# Cluster integrals

In an ideal gas there are no intermolecular interactions. However, in an imperfect or real gas, this is not so, and the second virial coefficient is other than zero. Mayer and Mayer developed a theoretical treatment of the virial coefficients in terms of cluster integrals.

The simplest cluster is that consisting of a single molecule, not bound to any other. A cluster of three specified identical molecules, i, j and k may be formed in any of four ways:

The first three cluster integrals are (Eq. 13.6 in [1])

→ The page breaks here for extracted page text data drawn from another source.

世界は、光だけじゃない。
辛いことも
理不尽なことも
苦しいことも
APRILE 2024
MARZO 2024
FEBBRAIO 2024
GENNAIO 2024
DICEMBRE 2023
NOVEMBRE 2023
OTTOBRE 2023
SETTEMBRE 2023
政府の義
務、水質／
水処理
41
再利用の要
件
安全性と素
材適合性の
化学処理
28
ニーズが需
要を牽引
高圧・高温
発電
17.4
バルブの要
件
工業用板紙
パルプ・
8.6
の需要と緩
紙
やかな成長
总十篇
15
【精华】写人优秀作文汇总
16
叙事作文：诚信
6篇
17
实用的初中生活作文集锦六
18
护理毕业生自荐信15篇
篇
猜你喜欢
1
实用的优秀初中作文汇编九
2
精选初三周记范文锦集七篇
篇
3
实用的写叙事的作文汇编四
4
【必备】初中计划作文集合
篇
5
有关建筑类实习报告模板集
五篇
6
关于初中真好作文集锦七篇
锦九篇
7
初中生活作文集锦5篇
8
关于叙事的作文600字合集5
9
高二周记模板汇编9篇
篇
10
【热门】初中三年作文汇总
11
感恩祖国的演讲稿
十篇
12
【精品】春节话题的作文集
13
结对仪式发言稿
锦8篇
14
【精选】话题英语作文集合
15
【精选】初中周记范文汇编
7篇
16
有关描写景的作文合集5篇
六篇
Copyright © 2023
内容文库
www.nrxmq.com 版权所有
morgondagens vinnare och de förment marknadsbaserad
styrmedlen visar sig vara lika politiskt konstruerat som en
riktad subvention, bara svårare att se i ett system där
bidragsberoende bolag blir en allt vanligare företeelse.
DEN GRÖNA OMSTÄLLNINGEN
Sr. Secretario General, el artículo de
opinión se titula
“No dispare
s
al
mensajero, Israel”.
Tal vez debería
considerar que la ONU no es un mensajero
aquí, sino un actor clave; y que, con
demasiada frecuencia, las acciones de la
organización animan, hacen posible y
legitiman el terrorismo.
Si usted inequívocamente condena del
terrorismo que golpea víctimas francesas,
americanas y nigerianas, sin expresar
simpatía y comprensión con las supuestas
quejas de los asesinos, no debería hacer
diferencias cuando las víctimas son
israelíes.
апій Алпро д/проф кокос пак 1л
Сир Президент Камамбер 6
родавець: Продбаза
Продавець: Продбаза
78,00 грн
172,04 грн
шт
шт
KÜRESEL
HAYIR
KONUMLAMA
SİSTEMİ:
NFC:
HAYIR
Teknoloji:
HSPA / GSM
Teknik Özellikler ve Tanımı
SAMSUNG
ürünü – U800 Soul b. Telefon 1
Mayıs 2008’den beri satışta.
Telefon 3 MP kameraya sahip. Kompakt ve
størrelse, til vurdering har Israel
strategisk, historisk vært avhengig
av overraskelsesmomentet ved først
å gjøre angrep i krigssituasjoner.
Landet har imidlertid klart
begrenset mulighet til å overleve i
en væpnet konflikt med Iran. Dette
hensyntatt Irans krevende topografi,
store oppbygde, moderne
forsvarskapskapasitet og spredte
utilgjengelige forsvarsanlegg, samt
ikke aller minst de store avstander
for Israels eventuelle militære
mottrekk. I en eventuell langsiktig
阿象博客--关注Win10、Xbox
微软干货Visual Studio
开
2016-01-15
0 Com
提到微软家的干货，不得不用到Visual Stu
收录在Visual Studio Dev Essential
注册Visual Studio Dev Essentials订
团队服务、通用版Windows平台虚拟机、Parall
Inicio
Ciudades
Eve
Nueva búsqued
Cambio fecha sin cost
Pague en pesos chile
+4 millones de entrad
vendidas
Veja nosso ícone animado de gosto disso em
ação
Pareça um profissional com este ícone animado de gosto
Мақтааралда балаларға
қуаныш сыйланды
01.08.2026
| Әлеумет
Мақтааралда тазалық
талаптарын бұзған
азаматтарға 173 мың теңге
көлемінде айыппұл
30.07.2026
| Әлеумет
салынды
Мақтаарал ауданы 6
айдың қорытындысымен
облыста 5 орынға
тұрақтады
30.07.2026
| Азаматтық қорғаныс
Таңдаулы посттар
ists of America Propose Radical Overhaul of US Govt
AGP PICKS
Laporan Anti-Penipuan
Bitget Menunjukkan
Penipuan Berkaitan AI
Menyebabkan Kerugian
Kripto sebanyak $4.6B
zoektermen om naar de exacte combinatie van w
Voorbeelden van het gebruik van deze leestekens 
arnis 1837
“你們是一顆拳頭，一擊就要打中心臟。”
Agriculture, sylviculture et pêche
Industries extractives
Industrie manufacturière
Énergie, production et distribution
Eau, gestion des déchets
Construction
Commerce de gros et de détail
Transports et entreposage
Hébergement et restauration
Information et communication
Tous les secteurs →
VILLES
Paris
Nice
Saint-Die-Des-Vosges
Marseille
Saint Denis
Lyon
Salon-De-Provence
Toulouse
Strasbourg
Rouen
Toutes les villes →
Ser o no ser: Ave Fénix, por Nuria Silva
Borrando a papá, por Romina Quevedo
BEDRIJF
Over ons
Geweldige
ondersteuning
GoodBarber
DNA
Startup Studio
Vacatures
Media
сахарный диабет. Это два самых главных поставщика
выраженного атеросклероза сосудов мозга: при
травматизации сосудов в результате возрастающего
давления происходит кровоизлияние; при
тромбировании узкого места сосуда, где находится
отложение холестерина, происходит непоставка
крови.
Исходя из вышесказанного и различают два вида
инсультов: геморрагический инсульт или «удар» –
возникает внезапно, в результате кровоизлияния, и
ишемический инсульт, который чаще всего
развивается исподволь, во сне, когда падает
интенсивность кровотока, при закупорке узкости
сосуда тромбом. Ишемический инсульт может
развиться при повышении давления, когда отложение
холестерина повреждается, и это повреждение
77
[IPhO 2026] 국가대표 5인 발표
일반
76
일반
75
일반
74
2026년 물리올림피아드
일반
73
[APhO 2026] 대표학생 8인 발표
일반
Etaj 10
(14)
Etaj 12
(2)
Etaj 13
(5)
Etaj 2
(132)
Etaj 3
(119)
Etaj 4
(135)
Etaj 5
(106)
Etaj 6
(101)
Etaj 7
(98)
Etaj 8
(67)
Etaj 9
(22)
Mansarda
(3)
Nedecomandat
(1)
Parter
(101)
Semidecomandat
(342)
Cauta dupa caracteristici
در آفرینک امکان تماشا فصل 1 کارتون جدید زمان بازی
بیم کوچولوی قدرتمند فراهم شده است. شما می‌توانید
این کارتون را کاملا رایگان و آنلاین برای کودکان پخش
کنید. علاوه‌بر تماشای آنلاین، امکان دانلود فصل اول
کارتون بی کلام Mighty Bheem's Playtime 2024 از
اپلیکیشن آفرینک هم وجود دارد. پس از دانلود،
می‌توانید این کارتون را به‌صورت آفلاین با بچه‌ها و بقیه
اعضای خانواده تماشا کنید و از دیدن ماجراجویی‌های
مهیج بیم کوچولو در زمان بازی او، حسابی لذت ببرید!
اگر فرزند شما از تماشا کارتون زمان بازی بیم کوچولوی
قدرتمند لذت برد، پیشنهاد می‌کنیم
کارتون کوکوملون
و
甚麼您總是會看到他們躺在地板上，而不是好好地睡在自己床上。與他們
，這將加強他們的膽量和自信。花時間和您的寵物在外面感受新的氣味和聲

${\displaystyle b_{1}={\frac {1}{1!V}}\int d\tau _{1}=1}$

Ref. 1 Eq. 13.7:

${\displaystyle b_{2}={\frac {1}{2!V}}\iint f(r_{12})d\tau _{2}d\tau _{1}={\frac {1}{2}}\int _{0}^{\infty }4\pi r^{2}f(r)dr}$

and Ref. 1 Eq. 13.8:

${\displaystyle b_{3}={\frac {1}{3!V}}\iiint (f_{31}f_{21}+f_{32}f_{31}+f_{32}f_{21}+f_{32}f_{31}f_{21})d\tau _{3}d\tau _{2}d\tau _{1}}$

using the Mayer f-function notation.

## Irreducible clusters

Irreducible clusters are denoted by ${\displaystyle \beta _{k}}$

${\displaystyle \beta _{1}=\int f_{31}d\tau _{3}={\frac {1}{V}}\iint f_{12}d\tau _{1}d\tau _{2}=\int _{0}^{\infty }4\pi r^{2}f(r)dr}$

note ${\displaystyle b_{2}={\frac {1}{2}}\beta _{1}}$.

${\displaystyle \beta _{2}={\frac {1}{2V}}\iiint f_{32}f_{31}f_{21}d\tau _{1}d\tau _{2}d\tau _{3}}$

note ${\displaystyle b_{3}={\frac {1}{2}}\beta _{1}^{2}+{\frac {1}{3}}\beta _{2}}$

${\displaystyle \beta _{3}={\frac {1}{6V}}\iiiint (3f_{43}f_{32}f_{21}f_{41}+6f_{43}f_{32}f_{21}f_{41}f_{31}+f_{43}f_{32}f_{21}f_{41}f_{31}f_{42})d\tau _{1}d\tau _{2}d\tau _{3}d\tau _{4}}$

note ${\displaystyle b_{4}={\frac {2}{3}}\beta _{1}^{3}+\beta _{1}\beta _{2}+{\frac {1}{4}}\beta _{3}}$

## Hellmann and Bich diagrams

Hellmann and Bich have rederived the virial equation of state from the grand canonical partition function without restricting themselves to pairwise intermolecular pair potentials [2]. This leads to expressions for the virial coefficients that, for ${\displaystyle B_{6}}$ and beyond, require the evaluation of far fewer diagrams when compared to the original diagrams of Mayer or to the reformulation of Ree and Hoover [3].